Measurement of Residual Stresses in Thin-Sheet Welded Constructions of Low-Alloyed Steel

摘要

The concentrated heat source causes strong local heating of the metal during arc welding. The molten metal is cooled comparatively quickly. Its volume is reduced during solidification, shrinkage occurs and the density of the weld seam metal increases. During welding, the molten and solid metals are inseparable. During solidification in the weld seam metal and the heat-affected zone, changes of the microstructure take place that influence the nature of the distribution, the sign and value of residual stresses. Longitudinal and transverse internal stresses occur. When the stress value reaches the yield limit, plastic deformation occurs in the metal, and the shape and dimensions of the workpiece changes. Adverse tensile residual stresses reduce the vibration strength of welded constructions.
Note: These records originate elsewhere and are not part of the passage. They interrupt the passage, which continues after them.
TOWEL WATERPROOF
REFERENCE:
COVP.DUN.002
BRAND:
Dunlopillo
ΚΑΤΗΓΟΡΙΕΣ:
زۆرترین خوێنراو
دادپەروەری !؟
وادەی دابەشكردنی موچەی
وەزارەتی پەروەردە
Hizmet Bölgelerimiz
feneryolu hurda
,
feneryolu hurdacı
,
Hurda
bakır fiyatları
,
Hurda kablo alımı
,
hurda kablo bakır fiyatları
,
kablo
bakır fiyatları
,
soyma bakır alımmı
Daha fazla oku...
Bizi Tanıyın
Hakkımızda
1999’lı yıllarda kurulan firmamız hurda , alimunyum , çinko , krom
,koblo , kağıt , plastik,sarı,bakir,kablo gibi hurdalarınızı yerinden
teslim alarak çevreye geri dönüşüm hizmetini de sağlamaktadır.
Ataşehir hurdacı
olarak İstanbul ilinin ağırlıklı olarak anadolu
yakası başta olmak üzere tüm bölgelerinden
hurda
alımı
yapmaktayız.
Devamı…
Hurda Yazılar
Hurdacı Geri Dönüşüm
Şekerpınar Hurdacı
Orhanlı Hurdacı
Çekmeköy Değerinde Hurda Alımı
The weld seam stresses differ in the gradient and complex nature of the distribution in different directions. The influence of residual stresses on the fatigue resistance will be different for various areas of a welded joint. Simulation and calculation methods do not accurately determine the value of residual stresses. The article presents the technique of residual stress measurement by an X-ray diffraction method. Residual stresses were directly determined on the surface of the weld seams. Single butt welds and single bevel butt welds of low-alloyed sheet steel with 0.9% C-2% Mn-0.8% Si have been investigated. The stress tensor at different sites of welded joints was calculated. The results demonstrate the influence of nonequilibrium crystallization on the nature of residual stresses formation. The interrelation between residual stresses and structural transformations occurring in the weld metal was shown.